The majority opinion is likely to have similar effects in Alaska and will probably require legislative intervention to ultimately bring fairness and order to this complex area of law.
. It seems an equally probable danger that an "independent" attorney selected by the insured would have an interest in favoring the insurer in the hope of establishing a continuing relationship with the insurer, while his relationship with the insured is likely to be transitory. After all, it is the insurer who pays "independent” counsel’s fees, too. The rule adopted by the majority does not address this danger and is a radical step which will be of doubtful effectiveness in resolving a problem which may be more pervasive in the minds of academicians than in the real world.
. DR 5-105 applies to the situation in which a lawyer represents two clients. In the circumstances discussed here, the attorney has but one client, the insured. See Tank v. State Farm Fire & Casualty Co., 105 Wash.2d 381, 715 P.2d 1133, 1137 (1986) ("Both retained defense counsel and the insurer must understand that only the insured is the client.”). Nonetheless, DR 5-105 is applicable by virtue of the obligations the attorney has toward the insurer as a result of the insurance agreement between insurer and insured. While we need not decide the scope of that obligation here, at a minimum it encompasses a duty to communicate with the insurer, to share non-confidential and unprivileged information regarding the case with the insurer, and to cooperate with the insurer in efforts to settle the case.
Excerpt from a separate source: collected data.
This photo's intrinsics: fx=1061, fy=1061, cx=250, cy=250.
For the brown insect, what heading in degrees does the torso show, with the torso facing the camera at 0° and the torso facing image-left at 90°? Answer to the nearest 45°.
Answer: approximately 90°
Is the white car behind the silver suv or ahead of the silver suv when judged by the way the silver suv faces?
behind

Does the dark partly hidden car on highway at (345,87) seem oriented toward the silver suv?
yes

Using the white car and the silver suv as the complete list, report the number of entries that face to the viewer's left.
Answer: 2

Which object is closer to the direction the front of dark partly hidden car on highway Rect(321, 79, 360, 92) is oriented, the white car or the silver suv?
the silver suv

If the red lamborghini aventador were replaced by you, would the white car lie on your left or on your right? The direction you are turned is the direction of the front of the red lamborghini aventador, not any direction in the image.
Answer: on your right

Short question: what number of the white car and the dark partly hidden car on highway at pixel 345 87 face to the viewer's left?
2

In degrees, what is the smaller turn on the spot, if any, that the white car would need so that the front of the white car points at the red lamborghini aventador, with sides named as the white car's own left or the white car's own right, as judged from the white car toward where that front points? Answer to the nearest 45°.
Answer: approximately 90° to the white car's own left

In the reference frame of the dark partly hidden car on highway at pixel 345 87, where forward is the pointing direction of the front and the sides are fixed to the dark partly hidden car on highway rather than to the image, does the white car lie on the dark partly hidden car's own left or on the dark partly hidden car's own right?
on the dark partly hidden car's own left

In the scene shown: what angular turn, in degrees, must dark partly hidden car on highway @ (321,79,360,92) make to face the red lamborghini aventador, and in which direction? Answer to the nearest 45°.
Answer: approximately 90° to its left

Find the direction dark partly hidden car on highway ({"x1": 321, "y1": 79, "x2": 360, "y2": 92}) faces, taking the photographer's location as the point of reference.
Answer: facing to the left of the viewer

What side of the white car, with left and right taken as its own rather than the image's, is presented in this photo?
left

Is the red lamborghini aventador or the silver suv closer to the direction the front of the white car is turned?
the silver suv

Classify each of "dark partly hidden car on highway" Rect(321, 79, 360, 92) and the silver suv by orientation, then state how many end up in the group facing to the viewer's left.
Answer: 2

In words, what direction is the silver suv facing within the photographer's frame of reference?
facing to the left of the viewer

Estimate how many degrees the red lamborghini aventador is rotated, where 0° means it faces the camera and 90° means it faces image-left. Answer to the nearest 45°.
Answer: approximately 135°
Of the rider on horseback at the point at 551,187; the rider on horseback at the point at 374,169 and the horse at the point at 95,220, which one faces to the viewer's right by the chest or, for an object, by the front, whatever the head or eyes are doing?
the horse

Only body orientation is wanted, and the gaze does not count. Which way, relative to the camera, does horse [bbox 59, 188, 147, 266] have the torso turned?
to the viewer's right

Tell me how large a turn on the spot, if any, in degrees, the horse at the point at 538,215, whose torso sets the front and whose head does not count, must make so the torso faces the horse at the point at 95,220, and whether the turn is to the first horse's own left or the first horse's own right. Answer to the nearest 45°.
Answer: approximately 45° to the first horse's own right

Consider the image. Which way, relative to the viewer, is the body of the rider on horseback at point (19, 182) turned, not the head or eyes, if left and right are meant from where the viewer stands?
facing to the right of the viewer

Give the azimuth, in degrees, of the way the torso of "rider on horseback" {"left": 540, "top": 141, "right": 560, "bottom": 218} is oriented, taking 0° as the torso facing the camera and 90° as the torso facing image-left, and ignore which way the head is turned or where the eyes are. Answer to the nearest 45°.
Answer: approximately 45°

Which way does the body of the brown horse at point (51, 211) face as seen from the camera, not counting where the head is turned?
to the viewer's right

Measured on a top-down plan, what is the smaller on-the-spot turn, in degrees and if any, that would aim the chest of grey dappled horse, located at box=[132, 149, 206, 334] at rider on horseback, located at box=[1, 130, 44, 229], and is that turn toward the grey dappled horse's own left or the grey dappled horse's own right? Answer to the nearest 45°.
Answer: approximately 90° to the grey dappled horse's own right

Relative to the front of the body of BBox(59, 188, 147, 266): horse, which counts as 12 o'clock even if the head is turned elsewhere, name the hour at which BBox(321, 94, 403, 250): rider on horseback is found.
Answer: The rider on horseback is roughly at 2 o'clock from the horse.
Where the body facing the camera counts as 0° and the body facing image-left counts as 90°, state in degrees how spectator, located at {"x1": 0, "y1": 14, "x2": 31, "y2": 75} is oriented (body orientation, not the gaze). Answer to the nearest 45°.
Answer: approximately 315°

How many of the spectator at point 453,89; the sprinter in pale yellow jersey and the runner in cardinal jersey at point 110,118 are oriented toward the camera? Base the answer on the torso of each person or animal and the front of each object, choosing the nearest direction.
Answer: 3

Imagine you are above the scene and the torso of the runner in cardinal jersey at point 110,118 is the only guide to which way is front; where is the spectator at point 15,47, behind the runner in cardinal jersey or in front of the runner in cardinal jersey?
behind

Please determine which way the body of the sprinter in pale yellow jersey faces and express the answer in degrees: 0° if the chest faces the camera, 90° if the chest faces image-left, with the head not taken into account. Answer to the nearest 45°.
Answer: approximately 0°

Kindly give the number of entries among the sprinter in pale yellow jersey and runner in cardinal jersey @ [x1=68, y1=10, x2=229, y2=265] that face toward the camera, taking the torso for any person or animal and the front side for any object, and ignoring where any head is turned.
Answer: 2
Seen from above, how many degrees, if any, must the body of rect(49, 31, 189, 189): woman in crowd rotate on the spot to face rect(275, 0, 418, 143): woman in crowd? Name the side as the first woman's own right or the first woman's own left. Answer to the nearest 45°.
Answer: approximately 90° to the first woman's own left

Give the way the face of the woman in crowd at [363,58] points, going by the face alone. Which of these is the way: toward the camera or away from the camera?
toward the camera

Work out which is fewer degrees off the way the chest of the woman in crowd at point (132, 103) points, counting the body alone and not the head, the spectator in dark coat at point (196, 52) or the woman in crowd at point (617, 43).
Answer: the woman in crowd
. While that case did not involve the same type of conflict of interest present here, this court's recent decision in Bohna v. Hughes, Thorsness, Gantz, Powell & Brundin, 828 P.2d 745 (Alaska 1992) suggests that existing law is adequate to remedy the abuses of attorneys and insurers who compromise the interest of the insured.
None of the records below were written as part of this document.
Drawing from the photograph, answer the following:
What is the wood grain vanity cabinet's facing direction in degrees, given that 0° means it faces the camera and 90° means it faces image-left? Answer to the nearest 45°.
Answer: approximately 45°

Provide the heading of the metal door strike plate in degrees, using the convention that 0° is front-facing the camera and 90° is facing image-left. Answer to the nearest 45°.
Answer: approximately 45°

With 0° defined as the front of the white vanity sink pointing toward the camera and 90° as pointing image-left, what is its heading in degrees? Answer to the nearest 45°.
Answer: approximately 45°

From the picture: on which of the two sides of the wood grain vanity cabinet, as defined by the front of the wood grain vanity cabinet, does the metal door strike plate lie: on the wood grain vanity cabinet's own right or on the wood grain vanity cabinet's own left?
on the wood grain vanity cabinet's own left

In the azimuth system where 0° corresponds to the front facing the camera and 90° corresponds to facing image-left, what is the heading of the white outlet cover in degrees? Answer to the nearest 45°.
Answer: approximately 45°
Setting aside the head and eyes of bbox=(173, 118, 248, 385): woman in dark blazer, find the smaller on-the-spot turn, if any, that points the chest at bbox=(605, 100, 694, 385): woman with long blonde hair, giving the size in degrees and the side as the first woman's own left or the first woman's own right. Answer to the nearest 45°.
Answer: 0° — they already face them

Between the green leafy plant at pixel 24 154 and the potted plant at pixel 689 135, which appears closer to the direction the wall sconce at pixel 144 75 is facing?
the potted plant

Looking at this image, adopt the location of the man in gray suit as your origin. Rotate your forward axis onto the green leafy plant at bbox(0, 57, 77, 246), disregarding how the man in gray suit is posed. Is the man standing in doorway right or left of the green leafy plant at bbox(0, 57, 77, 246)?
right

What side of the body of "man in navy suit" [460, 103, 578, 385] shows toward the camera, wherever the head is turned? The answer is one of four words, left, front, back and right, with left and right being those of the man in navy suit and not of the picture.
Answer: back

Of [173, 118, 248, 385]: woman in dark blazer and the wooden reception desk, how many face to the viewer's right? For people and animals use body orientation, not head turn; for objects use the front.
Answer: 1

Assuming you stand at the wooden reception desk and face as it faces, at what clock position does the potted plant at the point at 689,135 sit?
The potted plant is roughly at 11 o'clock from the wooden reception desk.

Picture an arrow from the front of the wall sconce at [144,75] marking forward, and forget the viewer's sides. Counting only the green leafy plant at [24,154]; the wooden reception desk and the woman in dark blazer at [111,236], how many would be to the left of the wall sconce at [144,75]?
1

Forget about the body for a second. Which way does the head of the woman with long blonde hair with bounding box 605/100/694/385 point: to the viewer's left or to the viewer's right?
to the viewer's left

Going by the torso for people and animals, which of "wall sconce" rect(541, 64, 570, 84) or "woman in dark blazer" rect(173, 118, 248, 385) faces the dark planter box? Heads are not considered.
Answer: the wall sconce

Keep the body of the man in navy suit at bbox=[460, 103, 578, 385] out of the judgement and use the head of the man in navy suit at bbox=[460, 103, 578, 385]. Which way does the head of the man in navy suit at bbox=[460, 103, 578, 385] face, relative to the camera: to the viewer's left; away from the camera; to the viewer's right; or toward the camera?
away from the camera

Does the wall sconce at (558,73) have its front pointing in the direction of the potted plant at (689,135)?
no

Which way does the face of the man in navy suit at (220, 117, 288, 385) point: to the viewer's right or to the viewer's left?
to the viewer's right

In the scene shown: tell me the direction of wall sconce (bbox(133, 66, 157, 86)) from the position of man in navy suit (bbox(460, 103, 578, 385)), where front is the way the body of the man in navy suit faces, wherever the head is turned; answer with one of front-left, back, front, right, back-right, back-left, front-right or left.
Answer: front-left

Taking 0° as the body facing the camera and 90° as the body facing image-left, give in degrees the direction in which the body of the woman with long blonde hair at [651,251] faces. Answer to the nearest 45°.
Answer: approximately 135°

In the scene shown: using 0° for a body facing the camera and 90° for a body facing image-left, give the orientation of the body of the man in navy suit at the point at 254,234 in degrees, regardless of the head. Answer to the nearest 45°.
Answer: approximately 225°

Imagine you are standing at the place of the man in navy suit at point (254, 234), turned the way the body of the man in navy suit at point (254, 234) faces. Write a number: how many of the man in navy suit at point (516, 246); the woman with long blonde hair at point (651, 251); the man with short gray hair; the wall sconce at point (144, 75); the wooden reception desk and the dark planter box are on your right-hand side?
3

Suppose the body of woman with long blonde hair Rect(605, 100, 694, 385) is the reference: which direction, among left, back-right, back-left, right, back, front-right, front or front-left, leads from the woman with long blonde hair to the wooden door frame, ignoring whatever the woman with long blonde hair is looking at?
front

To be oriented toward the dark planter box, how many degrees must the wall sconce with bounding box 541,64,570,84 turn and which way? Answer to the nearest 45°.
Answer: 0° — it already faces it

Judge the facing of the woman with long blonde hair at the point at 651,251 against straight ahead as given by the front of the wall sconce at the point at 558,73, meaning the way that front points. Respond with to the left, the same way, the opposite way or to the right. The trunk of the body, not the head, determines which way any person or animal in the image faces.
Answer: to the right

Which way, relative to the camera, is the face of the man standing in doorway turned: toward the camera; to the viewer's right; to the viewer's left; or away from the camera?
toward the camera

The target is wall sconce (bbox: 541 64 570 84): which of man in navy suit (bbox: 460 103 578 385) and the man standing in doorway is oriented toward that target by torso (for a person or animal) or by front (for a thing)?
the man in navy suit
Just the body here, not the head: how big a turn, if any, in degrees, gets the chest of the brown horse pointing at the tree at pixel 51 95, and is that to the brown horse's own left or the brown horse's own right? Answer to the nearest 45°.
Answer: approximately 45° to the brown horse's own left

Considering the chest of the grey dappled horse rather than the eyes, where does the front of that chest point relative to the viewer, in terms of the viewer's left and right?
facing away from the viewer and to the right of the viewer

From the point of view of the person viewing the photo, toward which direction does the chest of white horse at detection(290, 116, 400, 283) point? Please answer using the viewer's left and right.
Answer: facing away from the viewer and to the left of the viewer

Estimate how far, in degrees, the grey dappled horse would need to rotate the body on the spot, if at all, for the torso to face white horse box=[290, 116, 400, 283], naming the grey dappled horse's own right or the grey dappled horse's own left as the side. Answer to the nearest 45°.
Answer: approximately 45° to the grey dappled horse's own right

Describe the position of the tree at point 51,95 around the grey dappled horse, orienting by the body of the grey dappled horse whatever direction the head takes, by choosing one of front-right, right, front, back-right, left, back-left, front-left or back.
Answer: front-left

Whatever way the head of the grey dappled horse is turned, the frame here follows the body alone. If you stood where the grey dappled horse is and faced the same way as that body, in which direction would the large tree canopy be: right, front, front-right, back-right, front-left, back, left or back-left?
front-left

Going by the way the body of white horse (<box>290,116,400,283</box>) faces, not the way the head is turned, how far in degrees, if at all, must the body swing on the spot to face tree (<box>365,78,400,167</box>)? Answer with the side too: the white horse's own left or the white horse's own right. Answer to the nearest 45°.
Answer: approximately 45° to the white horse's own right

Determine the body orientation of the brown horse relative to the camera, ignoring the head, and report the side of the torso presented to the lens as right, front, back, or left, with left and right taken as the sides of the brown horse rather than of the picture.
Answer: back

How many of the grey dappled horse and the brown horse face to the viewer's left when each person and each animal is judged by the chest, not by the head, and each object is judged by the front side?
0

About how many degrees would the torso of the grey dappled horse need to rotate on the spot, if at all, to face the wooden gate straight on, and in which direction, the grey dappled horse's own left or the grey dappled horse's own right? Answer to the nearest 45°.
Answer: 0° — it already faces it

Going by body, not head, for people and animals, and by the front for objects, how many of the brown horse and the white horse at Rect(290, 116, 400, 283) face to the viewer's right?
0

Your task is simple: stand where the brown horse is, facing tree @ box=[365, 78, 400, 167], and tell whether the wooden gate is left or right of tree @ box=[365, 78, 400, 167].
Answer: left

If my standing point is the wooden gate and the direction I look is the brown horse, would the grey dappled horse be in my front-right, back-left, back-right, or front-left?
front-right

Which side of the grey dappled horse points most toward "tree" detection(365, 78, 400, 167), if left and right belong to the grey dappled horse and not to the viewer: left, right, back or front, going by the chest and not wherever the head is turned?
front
. The agreement between CHI and Employers provided:
[CHI] shall cooperate with [Employers], and upon [Employers] request, shall attend hearings and trials and shall assist in effecting settlements, securing and giving evidence, obtaining the attendance of witnesses and in the conduct of suits.
.In the typical coverage dispute case where the party suing the insured alleges both intentional and negligent conduct, the plaintiff has a strong interest in developing facts indicating intentional conduct, as this enhances the strength of the plaintiff's case and may be a basis for an award of punitive damages. Such facts would be discoverable by the insurer in subsequent coverage litigation with the insured.